** WORK TASK 1 **
Return the part of the duck rescue post starting at "They were all" and ending at "myself into work.".
** WORK TASK 2 **
From the duck rescue post, list each proper name that refers to a person, place, or organization.
-------- PASSAGE PROVIDED --------
Thursday, 13 May 2010

Duck Rescue 2009

A long long time ago (ok it was last year), when I didn’t work in a windowless hell I used to look out of my office window into Queens Gardens. In particular I looked out on to this expanse of water.

I run into difficulties here. What to call this? It’s clearly too big to be a pond and yet I feel calling it a ‘lake’ is perhaps exaggerating its true qualities, that of a stagnant pool most likely littered with beer bottles. For the purposes of this story, let’s call it a lake, but rest assured I do not have delusions of grandeur.

I walk past this lake on the way in and out of work and one spring morning I was beyond myself with delight to see 5 little ducklings swimming about the water. Who doesn’t turn into a babbling moron when they see those little black and yellow balls of fluff? They were swimming about cheeping to themselves and I stood and watched them for a while until I realised what was wrong with the picture.

No Mummy and Daddy duck.

They were all alone (cue sad faces and cries of “Awwww”).

I wasn’t sure what to do and I thought that maybe their Mum was just somewhere I couldn’t see and took myself into work.

All morning I kept turning round to look out of my window.

“They’re still on their own.” I kept saying. “I can’t just leave them there.”

At 10.30am I made the highest sacrifice possible. I decided I would take my bread outside. My bread destined to be my mid-morning toast, and try and throw it to them. But they were so tiny they hadn’t been told that it was ok to eat bread from passersby.

(Disclaimer. I know that you shouldn’t feed ducks bread. But everyone else does and I didn’t have any grubs to hand.)

A park attendant man happened to be walking past. So I pointed them out to him and asked him what I should do. He informed me that the mother was dead on the other side of the lake, amongst the reeds. He didn’t seem too perturbed, I think he was a survival of the fittest kind of bloke. He said they’d probably get killed by other ducks and shrugged his shoulders and walked off.

Well Darwin didn’t have the RSPCA around did he?

Back to the office I went to phone the RSPB, who told me I should phone the RSPCA. So I rang, they even had a number for you to press if you were calling about birds or ducks, that made me laugh. I spoke to a very nice man and told him about the poor orphaned ducklings.

I spent the rest of the morning with a crick in my neck, trying to look at my computer and simultaneously keep an eye on my babies. I worried for them, there’s a big 6th form college across the road and I didn’t want the rowdy youngsters scaring them.
-------- RECORDED DATA --------
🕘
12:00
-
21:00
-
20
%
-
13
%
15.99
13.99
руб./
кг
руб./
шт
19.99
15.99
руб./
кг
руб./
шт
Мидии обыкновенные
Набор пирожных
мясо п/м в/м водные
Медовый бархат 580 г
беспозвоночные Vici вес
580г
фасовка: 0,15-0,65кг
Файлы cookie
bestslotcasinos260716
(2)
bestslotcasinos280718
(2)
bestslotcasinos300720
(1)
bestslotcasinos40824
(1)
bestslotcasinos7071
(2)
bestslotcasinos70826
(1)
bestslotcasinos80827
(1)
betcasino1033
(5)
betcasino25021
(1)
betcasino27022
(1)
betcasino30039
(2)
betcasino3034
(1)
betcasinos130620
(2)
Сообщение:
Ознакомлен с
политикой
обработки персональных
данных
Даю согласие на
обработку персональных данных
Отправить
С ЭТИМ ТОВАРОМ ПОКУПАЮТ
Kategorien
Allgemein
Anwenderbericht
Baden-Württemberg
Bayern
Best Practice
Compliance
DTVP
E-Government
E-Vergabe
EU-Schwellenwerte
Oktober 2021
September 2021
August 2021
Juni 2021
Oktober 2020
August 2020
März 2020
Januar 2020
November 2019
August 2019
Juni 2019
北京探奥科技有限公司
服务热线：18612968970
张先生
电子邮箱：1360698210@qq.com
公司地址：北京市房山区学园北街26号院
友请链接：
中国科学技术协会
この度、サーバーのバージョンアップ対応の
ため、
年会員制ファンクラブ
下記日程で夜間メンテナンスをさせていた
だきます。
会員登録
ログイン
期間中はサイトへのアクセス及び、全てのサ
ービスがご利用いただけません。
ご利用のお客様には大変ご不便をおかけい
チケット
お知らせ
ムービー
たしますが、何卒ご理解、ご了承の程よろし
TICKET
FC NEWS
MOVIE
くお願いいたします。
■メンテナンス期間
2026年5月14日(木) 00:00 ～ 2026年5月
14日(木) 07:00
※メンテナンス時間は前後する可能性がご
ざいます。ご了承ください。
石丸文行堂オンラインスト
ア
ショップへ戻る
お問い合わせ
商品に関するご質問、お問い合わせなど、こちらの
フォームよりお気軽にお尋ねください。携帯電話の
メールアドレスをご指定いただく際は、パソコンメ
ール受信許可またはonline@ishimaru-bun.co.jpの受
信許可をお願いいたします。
--------
-------- RECORDED DATA --------
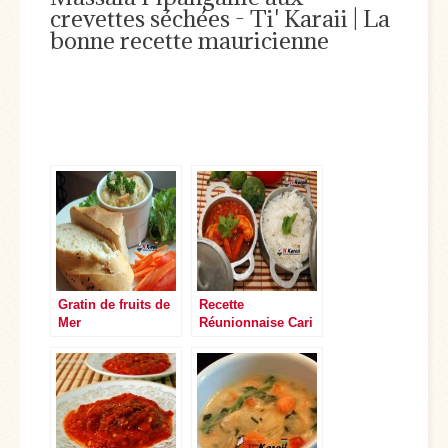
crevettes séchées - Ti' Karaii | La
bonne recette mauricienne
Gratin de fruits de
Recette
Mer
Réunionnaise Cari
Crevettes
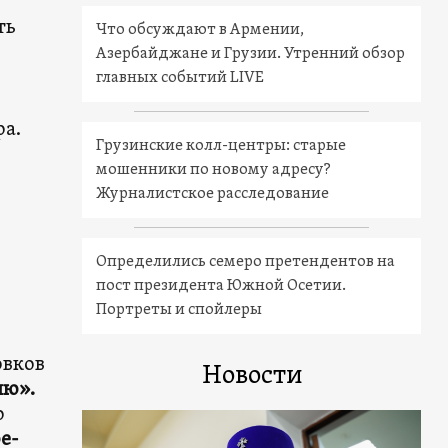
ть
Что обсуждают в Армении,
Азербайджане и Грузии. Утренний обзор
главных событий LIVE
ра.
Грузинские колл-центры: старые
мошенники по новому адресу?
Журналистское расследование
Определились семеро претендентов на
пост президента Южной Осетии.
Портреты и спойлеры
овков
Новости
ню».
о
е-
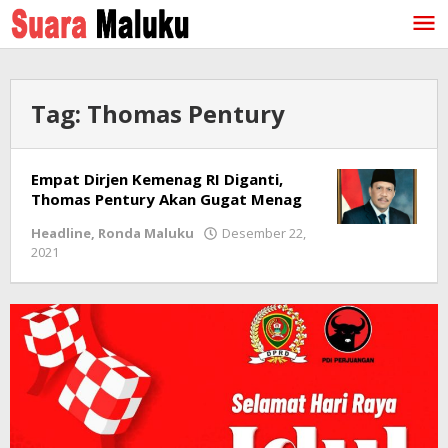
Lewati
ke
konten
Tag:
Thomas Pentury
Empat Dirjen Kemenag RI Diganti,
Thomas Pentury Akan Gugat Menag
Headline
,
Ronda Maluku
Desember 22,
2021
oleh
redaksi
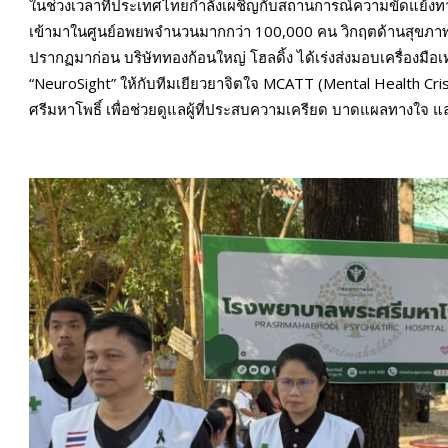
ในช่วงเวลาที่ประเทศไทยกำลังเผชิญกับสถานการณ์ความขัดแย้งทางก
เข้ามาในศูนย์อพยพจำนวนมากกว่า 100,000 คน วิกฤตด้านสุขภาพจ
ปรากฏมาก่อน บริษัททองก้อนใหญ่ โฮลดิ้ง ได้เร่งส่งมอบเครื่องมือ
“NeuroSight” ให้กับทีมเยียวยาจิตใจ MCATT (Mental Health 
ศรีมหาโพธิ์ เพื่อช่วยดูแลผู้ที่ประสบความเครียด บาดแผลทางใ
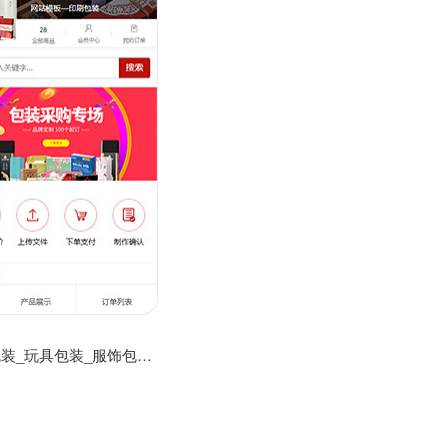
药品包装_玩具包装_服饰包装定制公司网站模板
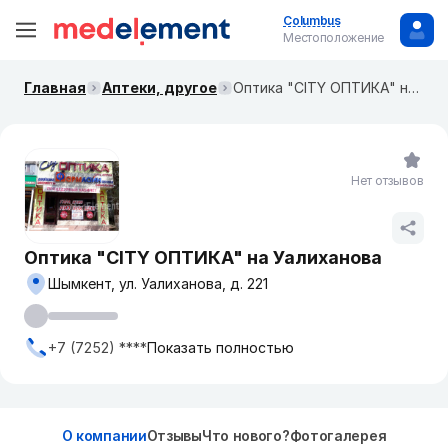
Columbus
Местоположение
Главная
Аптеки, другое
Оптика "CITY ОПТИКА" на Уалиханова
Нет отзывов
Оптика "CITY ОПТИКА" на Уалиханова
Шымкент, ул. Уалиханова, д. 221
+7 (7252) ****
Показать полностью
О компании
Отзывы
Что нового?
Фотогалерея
--------
** YOUR RESPONSE 1 **
They were all alone (cue sad faces and cries of “Awwww”).

I wasn’t sure what to do and I thought that maybe their Mum was just somewhere I couldn’t see and took myself into work.

** YOUR RESPONSE 2 **
Queens Gardens
Darwin
RSPCA
RSPB